NASA is planning to send their astronauts to take a walk in space within the week to get the International Space Station cooling problem fixed.
Reuters wrote that one of the two cooling systems of the US part of the station broke down on Wednesday after a problem was spotted inside the pump's valve. The shutdown left the astronauts with no choice but to turn off the other not so important equipment which caused the temporary suspension of some of the station's experiments. The good news is that no member of the six-man crew got hurt.
The International Space Station flies around 250 miles above the Earth.
As NASA continued to assess the options of fixing the broken valve, a couple of flight engineers of the station started preparing their space suits for the planned space walk. According to a statement seen posted on the NASA Web site, Michael Hopkins and Rick Mastracchio will have to space walk in order to replace the problematic pump.
It can be recalled that it was the same pump replaced in 2010 that required a total of three spacewalks then. Mastracchio added that the big challenge on the planned spacewalk includes the large fluid connectors that are all connected to the module of the pump.

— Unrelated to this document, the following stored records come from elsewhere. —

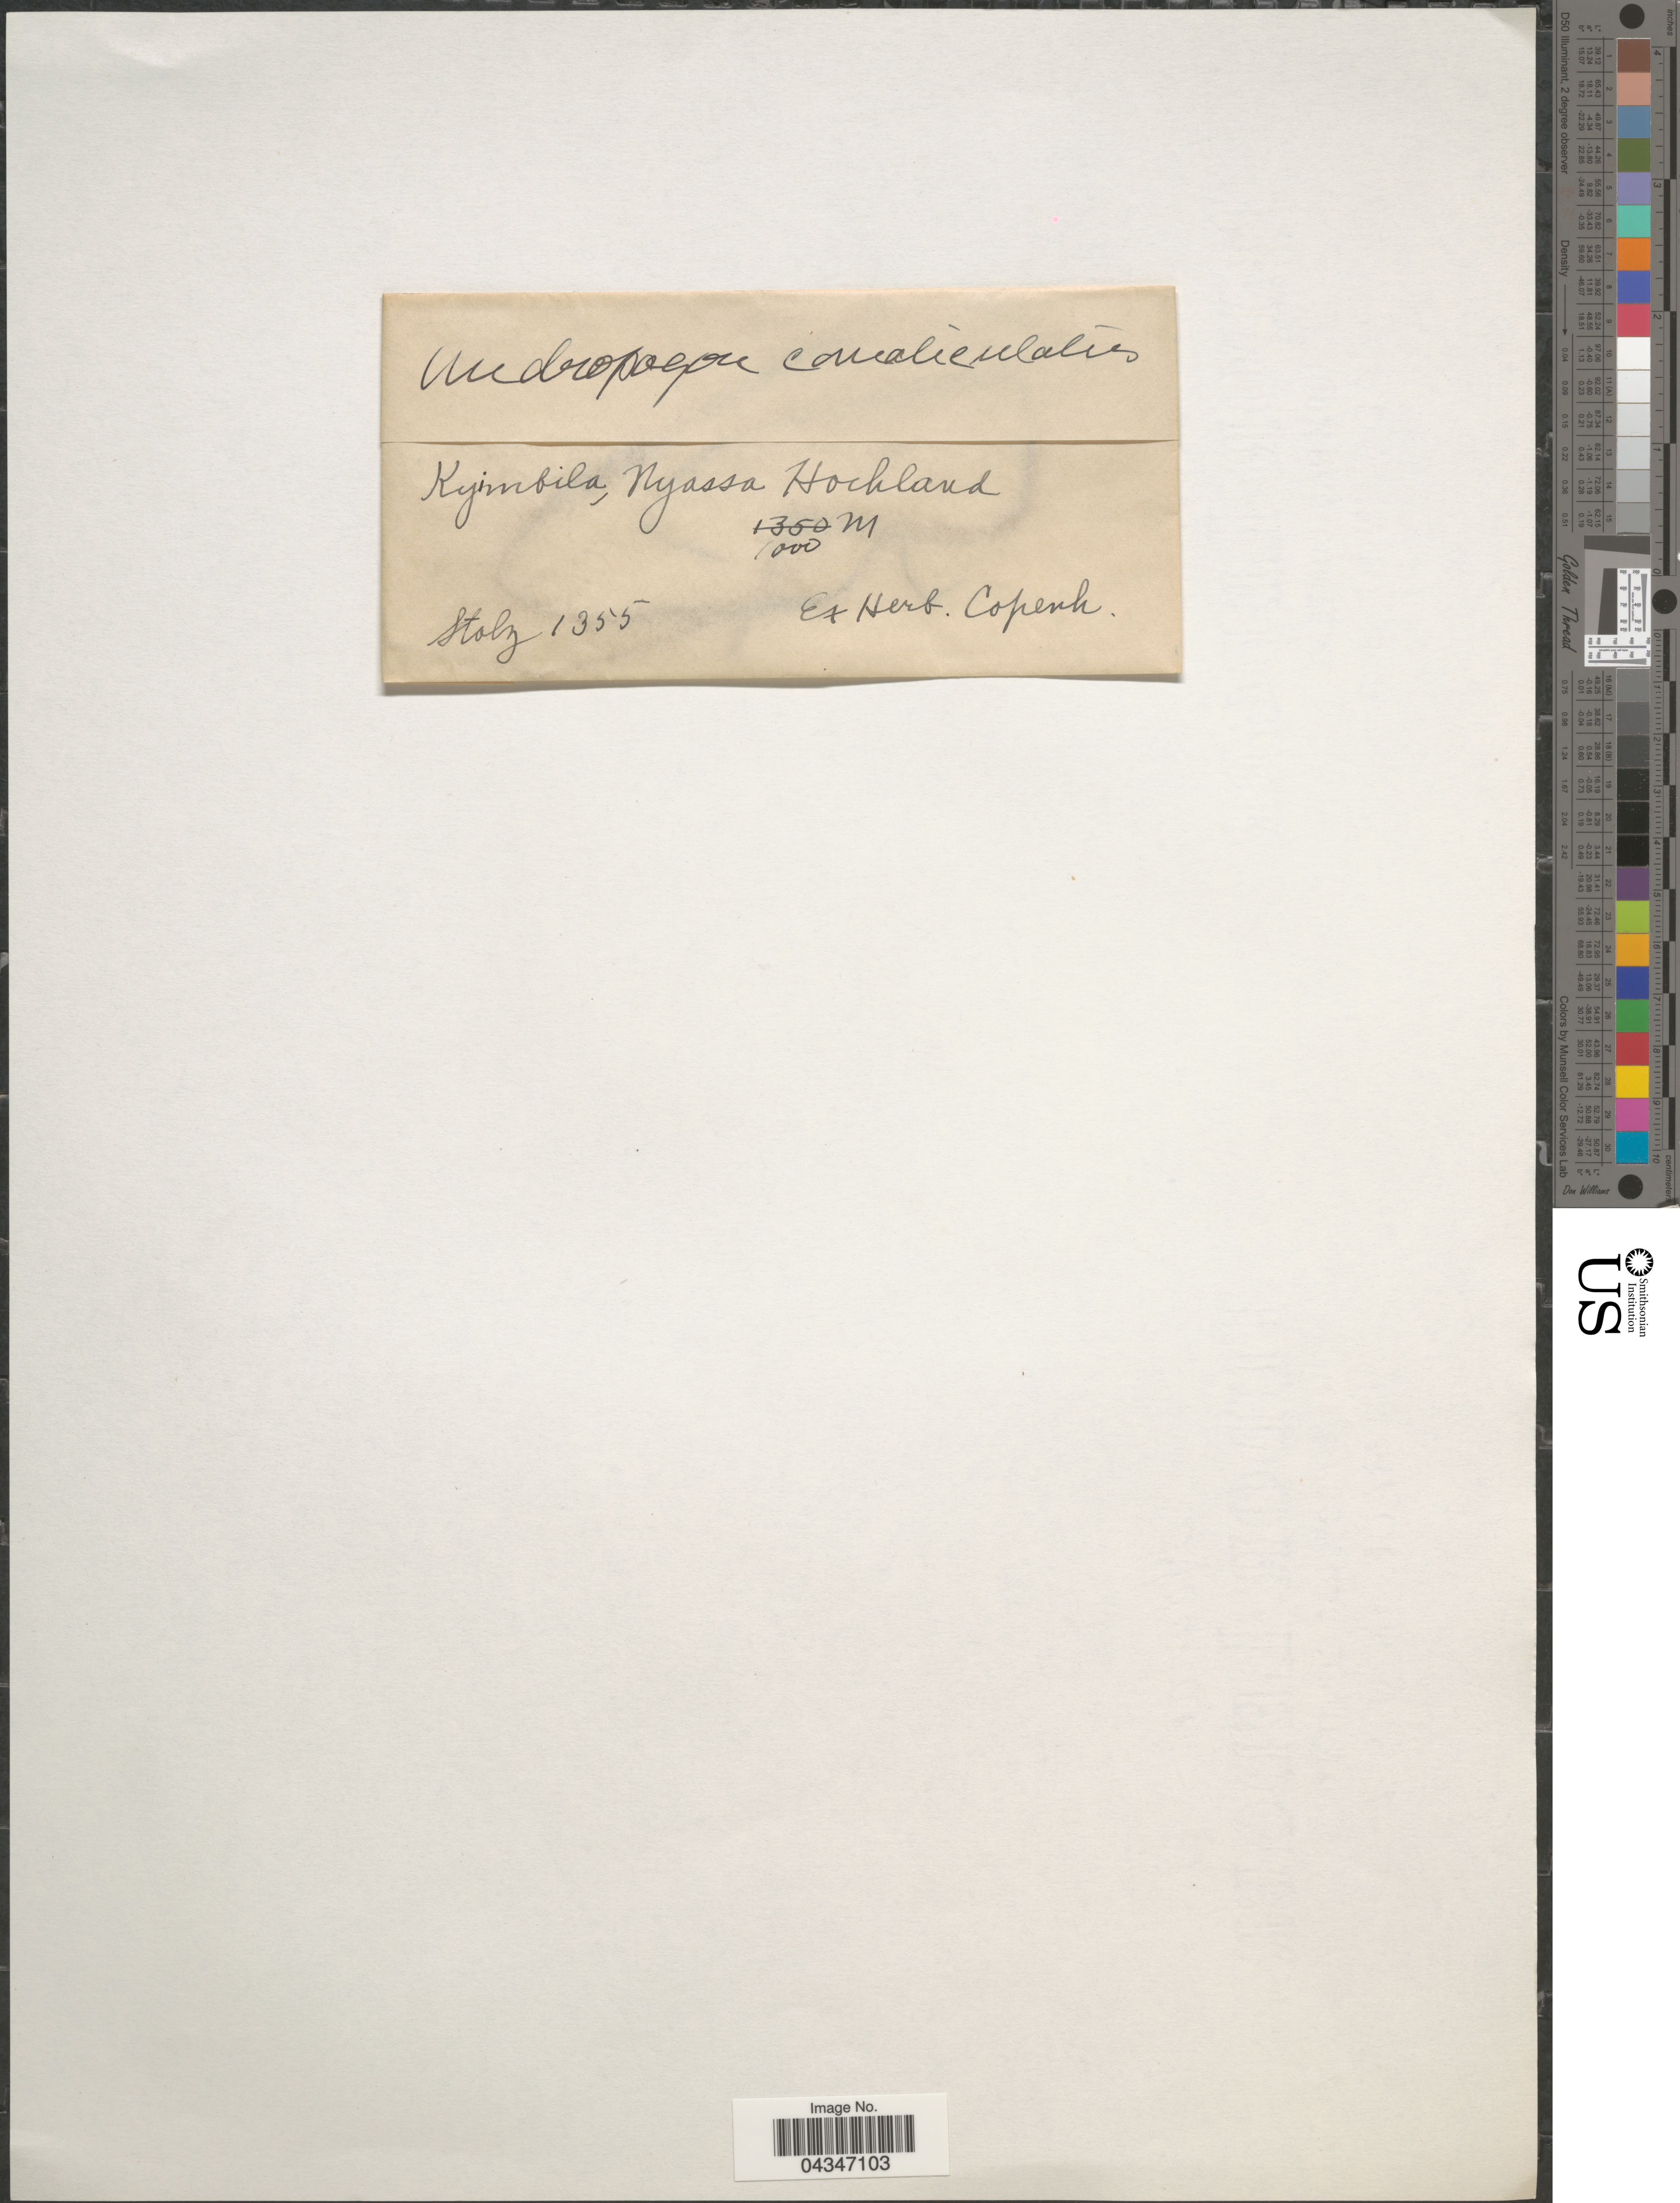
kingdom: Plantae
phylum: Tracheophyta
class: Liliopsida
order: Poales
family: Poaceae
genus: Andropogon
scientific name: Andropogon canaliculatus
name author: Schumach.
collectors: Stolz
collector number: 1355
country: Tanzania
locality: Kyimbila, Nyassa Hochland.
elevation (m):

He is confident though that they have enough tools to have it fixed.
News24 wrote that NASA is expected to have a decision on Monday whether the maiden launch of the Orbital Sciences of its unmanned cargo craft called Cygnus will push through on its original December 18 schedule.
Orbital Sciences is just one of the two companies hired by NASA to fly out the cargo to the ISS after the space shuttles retired in 2011. It was in September when it had its successful test flight and aims to launch its first mission to operate by Wednesday. The planned flight is under a contract with NASA worth $1.9 billion.
However, the efforts of Orbital Sciences for the Cygnus cargo ship launch can still experience some delay up to around December 21 due to the failed cooling system problem that emerged.